Ban the soapbox in the US, but leave free speech alone

RASHMEE ROSHAN LALL May 7, 2015

pamela gellerThe law can’t prevent every sort of radicalisation, merely punish it. Sometimes it can’t even do that. The problem with the kind of radical bigotry that spawned a Prophet Mohammed caricature contest in Texas is that it is perfectly legal. It is impossible to prevent or punish. Freedom of speech is an article of faith in America. That includes the freedom to impugn and insult. If an act of free expression ends, like that first annual Mohammad Art Exhibit and Contest in Texas, in a shoot-out, the death of the two gunmen and heightened community tension, so be it, according to American law.

Pamela Geller and her racist Islamophobic organisation, which misleadingly sports the star-spangled title the American Freedom Defense Initiative, organised the cartoon contest. They are extremists driven by their misperception of Muslim intolerance and US dominance. Until now, Ms Geller was best known for campaigning against the construction of a Muslim community centre near Ground Zero. More recently, she sued New York’s transit authority for denying her the right to place Islamophobic ads on subway stations. She is on a crusade and its chief weapon is fear.

Though only basic information has yet been made public about Elton Simpson and Nadir Hamid Soofi, who opened fire at Ms Geller’s cartoon contest, they appear to have been willing to take the extreme step of countering intolerance with violence. Chances are that they died before they could execute a massacre. Many people were milling about; Simpson and Soofi were wearing body armour and had assault rifles. ISIL has opportunistically taken credit for the attack but it remains unclear what relationship – if any – Simpson and Soofi had with the group.
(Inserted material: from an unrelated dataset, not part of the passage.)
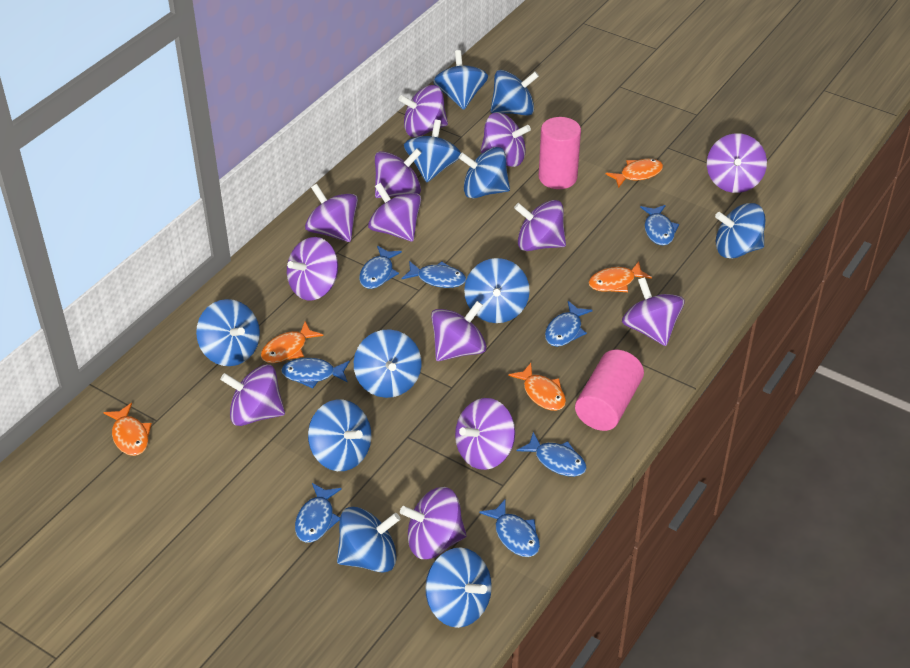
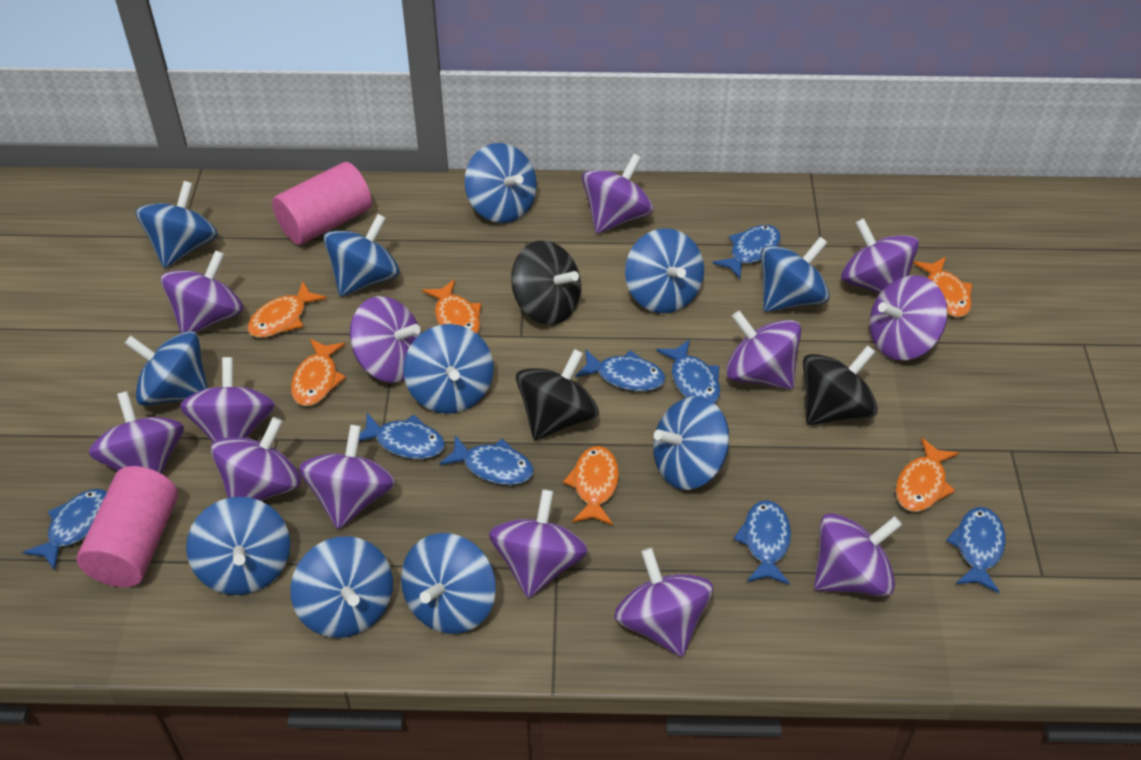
black spinning top: 0 -> 3
orange fish: 5 -> 6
Either way, their violent intolerance cannot be condoned. Nothing, not even a deliberately provocative cartoon contest, hate-filled speech, or words that lampoon the sacred, nothing can ever be so offensive it should be punishable by death.

And yet Ms Geller and her tribe of hateful demagogues should surely not have licence either? Consider her reaction after the Texas incident. She didn’t call for dialogue or for greater understanding. She went on Fox News and called it a war. She had the right to say it – American free speech and all that – but it was clear that she would continue to dangerously poke and prod America’s Muslim community in an attempt to encourage radicals to do their worst. Thereby, she makes real the stereotype that she continually parades as the “monster” in the American melting pot, lamenting that Muslims have become a “special class” in America that no one is allowed to offend.

Short of constitutional change, which is entirely unlikely, how to neutralise this radicalised army of fear-mongering crusaders? Something must be done because the grim, unsmiling reality of the post-9/11 years in small-town America is fear of the “other” and mostly Muslims. In April, a YouGov poll found that 55 per cent of Americans had either a somewhat or very unfavourable view of Islam, though few seemed to base those judgments on knowledge of or on relationships with Muslims. This follows a pattern. A 2010 ABC News poll found that 49 per cent of Americans had a negative view of Islam, compared with just 39 per cent in 2002. It is a measure of the to-the-barricades spirit created by this fear that since 2013, 16 US states have introduced legislation to ban or restrict Islamic law even though it is a non-existent threat.

As I have found in small town America, not least the picturesque mountain community where I had a home a couple of hours from Washington DC, some of the most popular jokes are also the most fearful. They revolve around Muslim mothers and their “terrorist” offspring. In one, the punchline has a woman sighing “they blow up so fast”, a slanderous parody of every mother’s lament that children grow up too quickly.

This is the constituency addressed by Ms Geller and her group and it matters. As the cliché goes, American politics may live in the cities and suburbs but it dreams in small towns.

So what, if anything, is to be done? The fearmongers have the law on their side and, as the mayor of Garland said of Ms Geller’s cartoon contest, the city itself could not have banned the event, but the school district that owned the venue where it was held could have refused the booking.

There is a case for local pragmatism in the interests of community cohesion, something that was illustrated by Lyon in France. Seven years ago, Lyon council became the first in France to introduce a “secular menu” in schools. Under France’s secular doctrine of laicité it couldn’t have halal meals for its Muslim schoolchildren even though 300,000 Muslims (19 per cent of the population) lived in the Rhone departement of which Lyon is the capital. To do so would have been illegal at worst, or appeasement at best, according to people like Ms Geller. But a secular menu with its meatless alternative addressed the fact that half the pupils in Lyon schools were skipping lunch because there was no halal (or vegetarian) option.

Local pragmatism then, shorn of high-profile posturing between the authorities, Muslim groups and the likes of Ms Geller may be the answer.

Freedom of speech is guaranteed, but local bodies are not legally required to provide a soapbox. They can just say no.